A small group of reading audience members face a red-walled stage amid dim, warm lighting

Photo by Deniz Gonel, BFA Film 24

Trembly also shouts out events at the Brooklyn Public Library and Pratt’s annual Michael Mahoney Memorial Reading as places to hear writers not only read but converse about their art—celebrated authors like Ottessa Moshfegh (spring 2022) and Ross Gay (spring 2021), the latest readers in the Mahoney series. At the time of this writing, an author-roundtable event is coming up soon on the Brooklyn campus—Commune(ing): Ghosts and Utopia, with recently published Department of Writing faculty Samantha Hunt and Adrian Shirk, among others, on April 27, 2022—part of the Pratt Student & Faculty Reading Series.

How does the proliferation of readings in the city make New York a nurturing place for writers? “It nurtures by proliferating!” Hannaham says. Work and sharing of work begets more work, more sharing, generating a home for art and artistic community.

Though nurturing may be just one slice of what a writer needs. “One needs coping skills, hard-headedness, and strength as much if not more than ‘care’ or even ‘self-care,’” Hannaham adds. “You need to be able to handle rejection after rejection and stupid comments galore, sometimes from close friends and relatives, and keep going like a steamroller. So you need what? Literary crossfit? Swagger lessons?” Training that perhaps experiencing, and presenting, work in real time can offer an emerging writer.
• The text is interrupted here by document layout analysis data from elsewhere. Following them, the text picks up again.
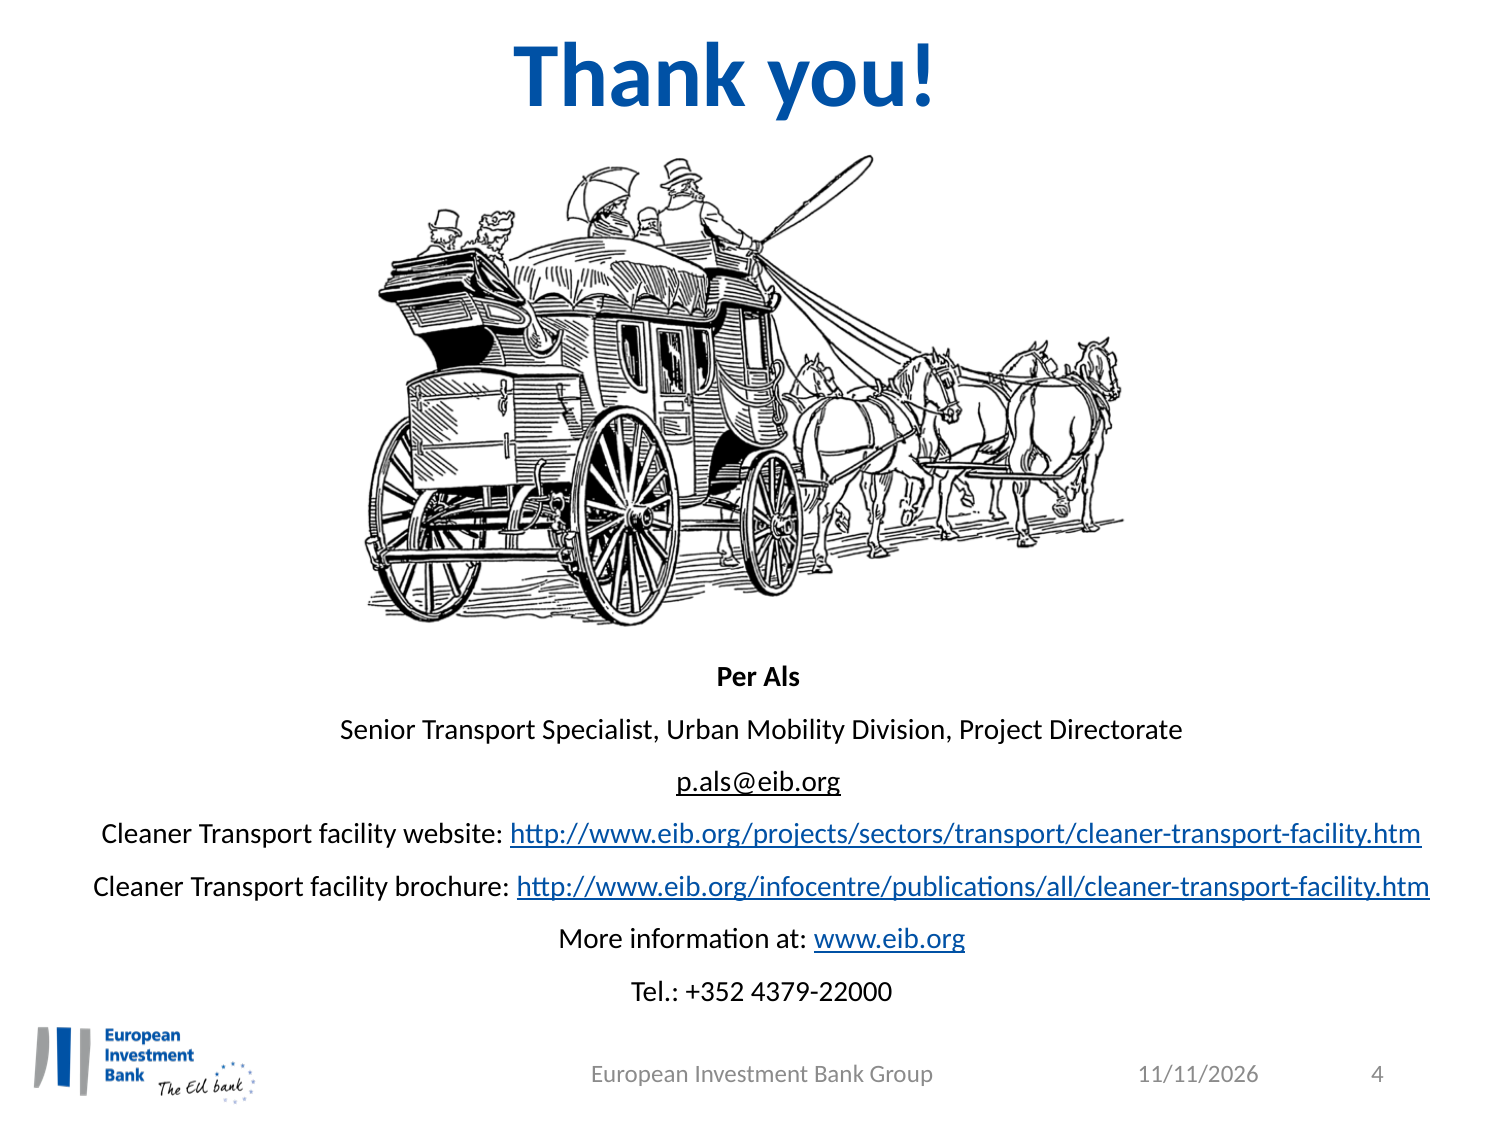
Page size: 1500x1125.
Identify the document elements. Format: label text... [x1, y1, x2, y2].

picture [337, 119, 1146, 639]
title Thank you! [3, 19, 1450, 193]
slide_number 4 [1280, 1047, 1399, 1103]
list Per Als Senior Transport Specialist, Urban Mobility Division, Project Directorate p.als@eib.org Cleaner Transport facility website: http://www.eib.org/projects/sectors/transport/cleaner-transport-facility.htm Cleaner Transport facility brochure: http://www.eib.org/infocentre/publications/all/cleaner-transport-facility.htm More information at: www.eib.org Tel.: +352 4379-22000 [50, 654, 1474, 1047]
picture [13, 1007, 276, 1125]
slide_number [1039, 1047, 1275, 1103]
footer European Investment Bank Group [496, 1047, 1029, 1103]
Not only are readings places to find creative society, courage, all the fuel a writing practice needs to thrive, but in New York, they can also be a means of discovering one’s place in a city rich with history and possibility, through one bookstore cellar door at a time. “I keep a map of all the readings I go to,” Gavino writes in Last Night’s Reading. “Every time I add a new pin, I feel like I know the city a tiny bit better.”